![]() |
Wacana Soeharto jadi pahlawan nasional menuai pro-kontra. Titiek menyambut baik, publik debat soal jasa dan pelanggaran HAM. (Dok. Sekretariat Presiden) |
Wacana pemberian gelar pahlawan nasional kepada Presiden ke-2 Republik Indonesia, Soeharto, kembali mencuat ke publik. Putri Soeharto, Siti Hediati Hariyadi atau yang akrab disapa Titiek Soeharto, menyambut baik usulan tersebut. Dalam pernyataannya, Titiek menyebut keluarga besar Soeharto merasa bersyukur jika Presiden Prabowo Subianto berkenan menganugerahkan gelar tersebut, namun menegaskan bahwa mereka tidak akan memaksakan kehendak.
"Kalau Presiden berkenan memberikan gelar pahlawan nasional, kami tentu sangat bersyukur. Tapi bagi kami, dan jutaan rakyat yang mencintai Pak Harto, beliau sudah menjadi pahlawan dengan atau tanpa gelar," ujar Titiek dalam keterangan kepada media.
Soeharto, yang menjabat sebagai presiden selama 32 tahun, dikenal sebagai tokoh sentral dalam pembangunan nasional, khususnya di bidang pertanian, infrastruktur, dan stabilitas ekonomi. Pendukungnya menilai era Orde Baru membawa kemajuan signifikan bagi Indonesia, terutama di masa awal kepemimpinannya.
Namun, wacana pemberian gelar pahlawan nasional kepada Soeharto tidak luput dari kontroversi.
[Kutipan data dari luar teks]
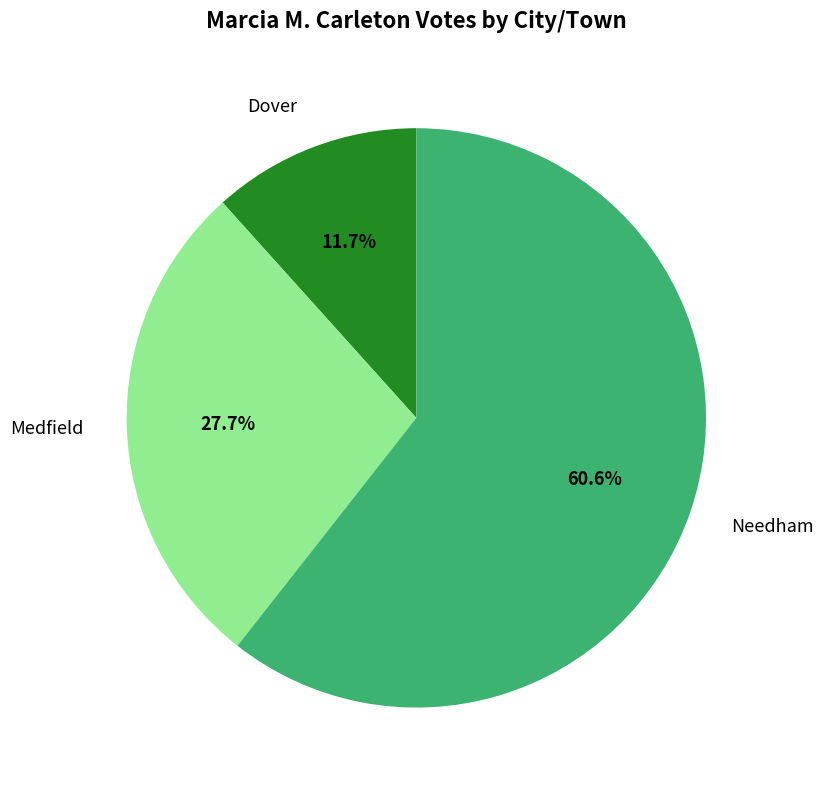

Does any single category account for the majority?

Yes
Masa kepemimpinannya juga diwarnai berbagai catatan pelanggaran hak asasi manusia, pembungkaman kebebasan sipil, serta dugaan kasus korupsi yang melibatkan keluarga dan kroninya.
Amnesty International Indonesia dengan tegas menyuarakan penolakannya terhadap rencana tersebut. Mereka menyebut bahwa sebelum memberikan gelar kehormatan kepada Soeharto, pemerintah seharusnya lebih dulu menyelesaikan berbagai pelanggaran HAM berat yang terjadi di era Orde Baru, seperti Tragedi 1965-1966, penembakan misterius (petrus), kasus Tanjung Priok, penghilangan aktivis 1997-1998, dan lainnya.
"Pemberian gelar pahlawan nasional kepada Soeharto berisiko mengabaikan rasa keadilan para korban dan keluarganya yang hingga kini belum mendapatkan kejelasan hukum dan pengakuan negara," ujar Usman Hamid, Direktur Eksekutif Amnesty International Indonesia.
Dari pihak pemerintah, Menteri Sekretaris Negara Prasetyo Hadi menyatakan bahwa tidak ada larangan atau masalah terhadap usulan tersebut. Ia menegaskan bahwa seluruh presiden Indonesia memiliki jasa bagi bangsa, dan penghargaan seperti gelar pahlawan nasional adalah bentuk apresiasi negara atas pengabdian mereka.
"Setiap presiden pasti punya jasa, kita harus melihat kepemimpinan mereka secara utuh. Gelar pahlawan bukan hanya soal kesempurnaan, tapi kontribusi besar yang telah diberikan," katanya.
Sementara itu, publik terbelah antara yang mendukung dan menolak. Di media sosial, sebagian masyarakat menyuarakan dukungan terhadap Soeharto yang mereka anggap sebagai “Bapak Pembangunan,” sementara sebagian lainnya mengingatkan bahwa negara tidak boleh melupakan sejarah kelam demi kepentingan politik atau romantisasi masa lalu.
Wacana ini kini menjadi bagian dari diskursus yang lebih luas tentang bagaimana bangsa ini memandang sejarahnya sendiri—antara mengenang jasa dan mengakui luka lama. Pemberian gelar pahlawan nasional kepada seorang tokoh besar seperti Soeharto bukan hanya soal penghargaan simbolik, tetapi juga soal rekonsiliasi sejarah dan keadilan.